Getting away from those old, psychobabble notions will be a great help to patients.
 
the committee was struck by the relative paucity of
research on ME/CFS conducted to date. Remarkably little research funding
has been made available
to study the etiology, pathophysiology, and
effective treatment of this disease, especially given the number of people
afflicted. Thus, the committee was unable to define subgroups of patients
or even to clearly define the natural history of the disease. More research
is essential.
 
This is what patients have been begging for since the beginning -- research.  You can't fix what you don't understand.  You'll never find what you're not looking for.
 
The criteria proposed here will not improve the diagnosis and care of patients unless health care providers use them.
 
And there's the problem.  Experts have known for a quarter-century that brain scans of various sorts were showing a problem; that information was not being used by the front-line doctors.  If a well-read patient suggests it to a doctor, the idea is often simply dismissed by the doctor.  And if the patient isn't well enough to do her own research or assertive enough to advocate for herself, the odds of getting that diagnostic test fall to zero. 
 
Personally, I knew to ask for cardiac testing, and my PCP was willing to order it, but the cardiologist paid no attention to my request for the specific test that Cheney recommended, and instead insisted on giving me a treadmill test because, after all, he's the doctor and he knows better than anyone else.  Except he didn't know better, and hadn't even read the multi-page form his office insisted had to be returned 2 weeks in advance of the appointment, which noted that I have had exercise-induced asthma since I was a child; that alone would have required giving me the stress test by injection while sitting in a chair (as I had requested) rather than on a treadmill.  His lack of information could have killed me.
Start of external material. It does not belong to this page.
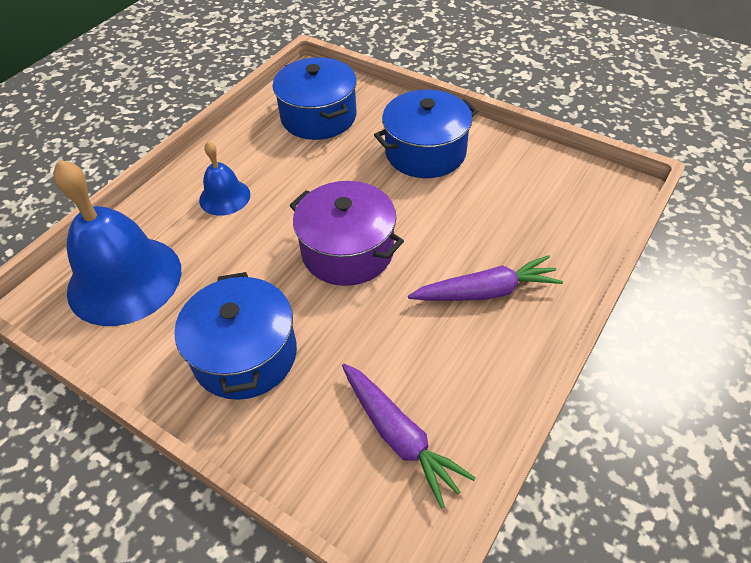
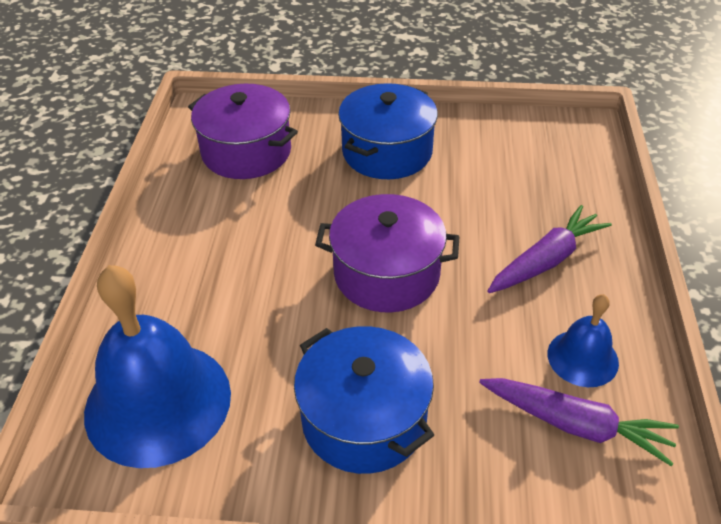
camera: 30 degrees left, 5 degrees down
(224, 197) = (207, 269): blue bell -> blue bell (582, 358)
(318, 117) = (246, 152): blue pot -> purple pot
Doctors MUST use the available information, even if it's given to them by patients.  Paternalistically patting her on the head and saying "don't believe everything you read online" ignores the fact that there is a lot of GOOD information online (including this IOM report).  Doctors MUST drop their prejudices about women patients and about internet-based information, in order to give the best care.  
 
The committee was convinced of the
value of creating a name that conveys the central elements of this disease, a
practice for which there is much precedent in medicine for disorders whose
etiology or pathophysiology is not yet well understood. After extensive
consideration and mindful of the concerns expressed by patients and their
advocates, the committee recommends that the disorder described in this report be named "systemic exertion intolerance disease" (SEID). "Systemic exertion intolerance" captures the fact that exertion of any sort—physical, cognitive, emotional—can adversely affect these patients in many organ systems and in many aspects of their lives. The committee intends for this name to convey the complexity and severity of this disorder.
My current insurance does not cover my favorite doctor, and has therefore assigned me a new PCP with whom they have been pushing me to schedule an appointment.  Armed with this new name, I will see whether I get better treatment.  I'll also take along the link to download this report, and see whether he's amenable to reading at least essential portions of it.